Appreciative Inquiry has been described as an affirmative approach to change management. It is a cooperative search for the best parts of the library building, service and organization. It involves a systematic discovery of what gives a library or library system life.
Aaron Cohen Associates, LTD applies this concept on both small- and large-scale library projects. We follow the following steps to determine the existing conditions of a library and its future needs:
- Discover: We provide workshops on library planning, engaging stakeholders in a series of workshops. We study the potential for positive change and seek to understand the culture and character of the library. Our questions help reveal the present state and the future potential.
- Dream: Our plans start as a bubble diagram suggesting proximity and relative sizes of areas. What gives life to this area? What functions need to be adjacent? How much space should be allowed for different services?
- Design: Library plans will show the footprint: the area that the library occupies on the site. Some architects will show book stacks, tables, chairs and staff work equipment at this stage. We call these program tests.

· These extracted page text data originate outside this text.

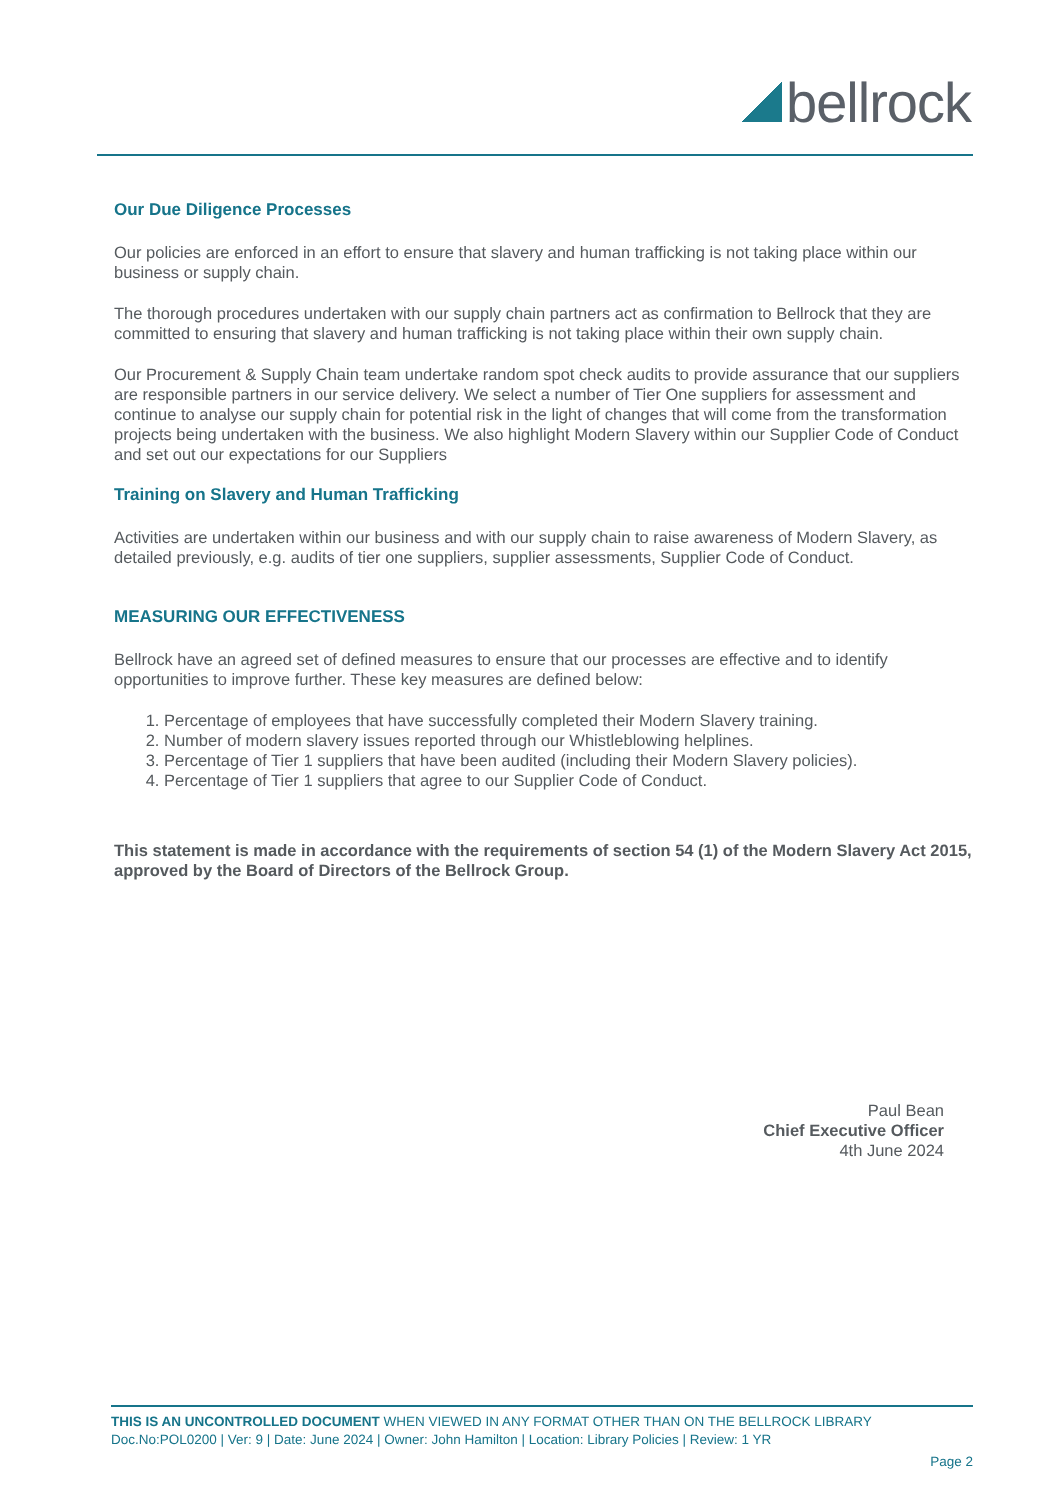bellrock
Our Due Diligence Processes
Our policies are enforced in an effort to ensure that slavery and human trafficking is not taking place within our business or supply chain.
The thorough procedures undertaken with our supply chain partners act as confirmation to Bellrock that they are committed to ensuring that slavery and human trafficking is not taking place within their own supply chain.
Our Procurement & Supply Chain team undertake random spot check audits to provide assurance that our suppliers are responsible partners in our service delivery. We select a number of Tier One suppliers for assessment and continue to analyse our supply chain for potential risk in the light of changes that will come from the transformation projects being undertaken with the business. We also highlight Modern Slavery within our Supplier Code of Conduct and set out our expectations for our Suppliers
Training on Slavery and Human Trafficking
Activities are undertaken within our business and with our supply chain to raise awareness of Modern Slavery, as detailed previously, e.g. audits of tier one suppliers, supplier assessments, Supplier Code of Conduct.
MEASURING OUR EFFECTIVENESS
Bellrock have an agreed set of defined measures to ensure that our processes are effective and to identify opportunities to improve further. These key measures are defined below:
1. Percentage of employees that have successfully completed their Modern Slavery training.
2. Number of modern slavery issues reported through our Whistleblowing helplines.
3. Percentage of Tier 1 suppliers that have been audited (including their Modern Slavery policies).
4. Percentage of Tier 1 suppliers that agree to our Supplier Code of Conduct.
This statement is made in accordance with the requirements of section 54 (1) of the Modern Slavery Act 2015, approved by the Board of Directors of the Bellrock Group.
Paul Bean
Chief Executive Officer
4th June 2024
THIS IS AN UNCONTROLLED DOCUMENT WHEN VIEWED IN ANY FORMAT OTHER THAN ON THE BELLROCK LIBRARY
Doc.No:POL0200 | Ver: 9 | Date: June 2024 | Owner: John Hamilton | Location: Library Policies | Review: 1 YR
Page 2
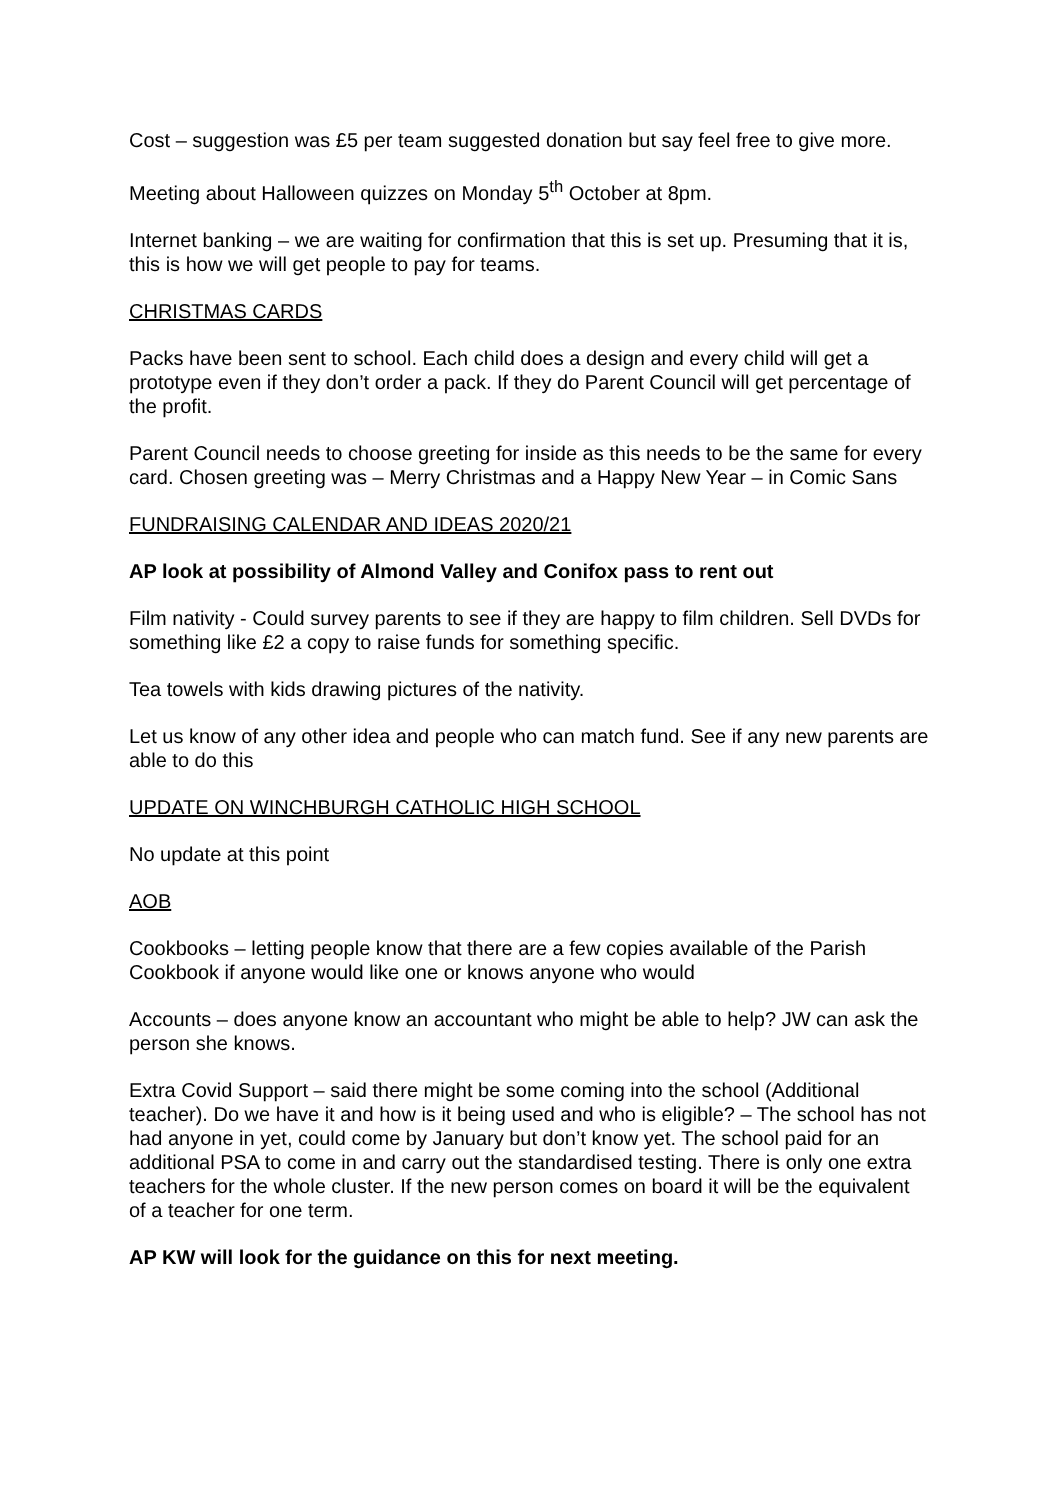Cost – suggestion was £5 per team suggested donation but say feel free to give more.
Meeting about Halloween quizzes on Monday 5<sup>th</sup> October at 8pm.
Internet banking – we are waiting for confirmation that this is set up. Presuming that it is, this is how we will get people to pay for teams.
CHRISTMAS CARDS
Packs have been sent to school. Each child does a design and every child will get a prototype even if they don’t order a pack. If they do Parent Council will get percentage of the profit.
Parent Council needs to choose greeting for inside as this needs to be the same for every card. Chosen greeting was – Merry Christmas and a Happy New Year – in Comic Sans
FUNDRAISING CALENDAR AND IDEAS 2020/21
AP look at possibility of Almond Valley and Conifox pass to rent out
Film nativity - Could survey parents to see if they are happy to film children. Sell DVDs for something like £2 a copy to raise funds for something specific.
Tea towels with kids drawing pictures of the nativity.
Let us know of any other idea and people who can match fund. See if any new parents are able to do this
UPDATE ON WINCHBURGH CATHOLIC HIGH SCHOOL
No update at this point
AOB
Cookbooks – letting people know that there are a few copies available of the Parish Cookbook if anyone would like one or knows anyone who would
Accounts – does anyone know an accountant who might be able to help? JW can ask the person she knows.
Extra Covid Support – said there might be some coming into the school (Additional teacher). Do we have it and how is it being used and who is eligible? – The school has not had anyone in yet, could come by January but don’t know yet. The school paid for an additional PSA to come in and carry out the standardised testing. There is only one extra teachers for the whole cluster. If the new person comes on board it will be the equivalent of a teacher for one term.
AP KW will look for the guidance on this for next meeting.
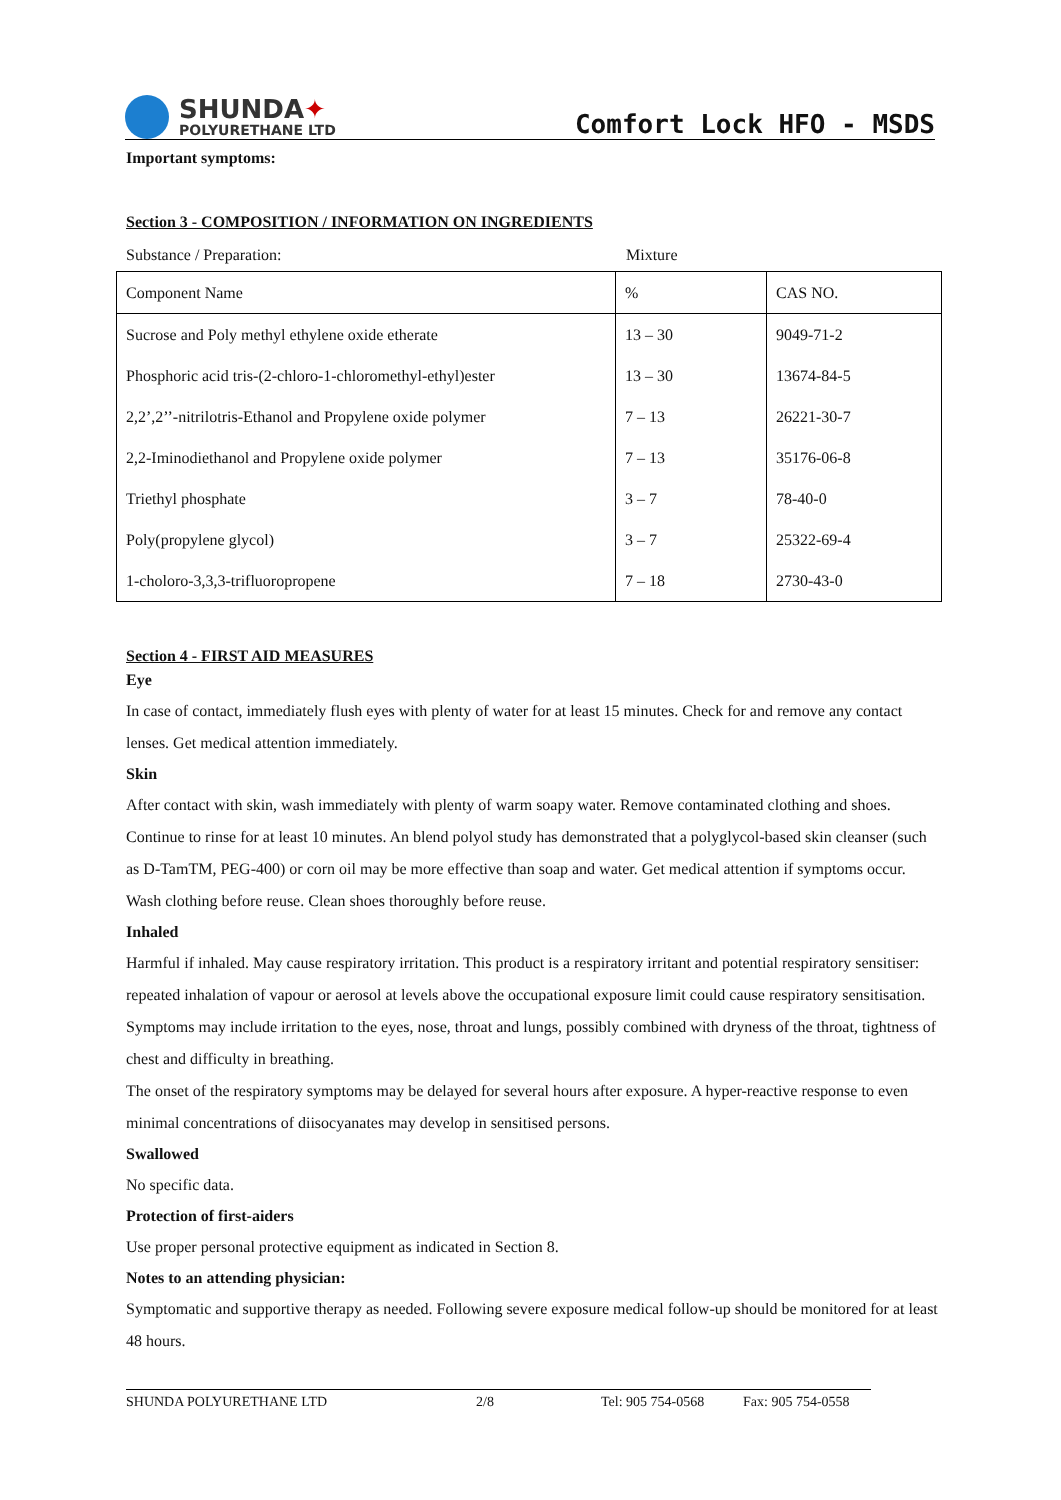SHUNDA✦
POLYURETHANE LTD
Comfort Lock HFO - MSDS
Important symptoms:
Section 3 - COMPOSITION / INFORMATION ON INGREDIENTS
Substance / Preparation: Mixture
| Component Name | % | CAS NO. |
| Sucrose and Poly methyl ethylene oxide etherate | 13 – 30 | 9049-71-2 |
| Phosphoric acid tris-(2-chloro-1-chloromethyl-ethyl)ester | 13 – 30 | 13674-84-5 |
| 2,2’,2’’-nitrilotris-Ethanol and Propylene oxide polymer | 7 – 13 | 26221-30-7 |
| 2,2-Iminodiethanol and Propylene oxide polymer | 7 – 13 | 35176-06-8 |
| Triethyl phosphate | 3 – 7 | 78-40-0 |
| Poly(propylene glycol) | 3 – 7 | 25322-69-4 |
| 1-choloro-3,3,3-trifluoropropene | 7 – 18 | 2730-43-0 |
Section 4 - FIRST AID MEASURES
Eye
In case of contact, immediately flush eyes with plenty of water for at least 15 minutes. Check for and remove any contact lenses. Get medical attention immediately.
Skin
After contact with skin, wash immediately with plenty of warm soapy water. Remove contaminated clothing and shoes. Continue to rinse for at least 10 minutes. An blend polyol study has demonstrated that a polyglycol-based skin cleanser (such as D-TamTM, PEG-400) or corn oil may be more effective than soap and water. Get medical attention if symptoms occur. Wash clothing before reuse. Clean shoes thoroughly before reuse.
Inhaled
Harmful if inhaled. May cause respiratory irritation. This product is a respiratory irritant and potential respiratory sensitiser: repeated inhalation of vapour or aerosol at levels above the occupational exposure limit could cause respiratory sensitisation. Symptoms may include irritation to the eyes, nose, throat and lungs, possibly combined with dryness of the throat, tightness of chest and difficulty in breathing.
The onset of the respiratory symptoms may be delayed for several hours after exposure. A hyper-reactive response to even minimal concentrations of diisocyanates may develop in sensitised persons.
Swallowed
No specific data.
Protection of first-aiders
Use proper personal protective equipment as indicated in Section 8.
Notes to an attending physician:
Symptomatic and supportive therapy as needed. Following severe exposure medical follow-up should be monitored for at least 48 hours.
SHUNDA POLYURETHANE LTD 2/8 Tel: 905 754-0568 Fax: 905 754-0558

- Deliver: A Library Service Planis a vital planning tool. Ideally, each piece of furniture and equipment is drawn on the plan in an early phase, since shapes of functional areas are often set at this stage. Capacities for books and seating in each functional area is calculated and approved by the library director, staff, administration, etc.
Here are some sample questions to ask when reviewing a plan:
- When users enter the library, can they understand the layout?
- What are the strengths of the space?
- Are books visible and arranged in a clear and simple order?
- What are the existing conditions? What works?
- Are functions arranged so that you walk through the noisy area to the quiet area?
- What is the best part of the library?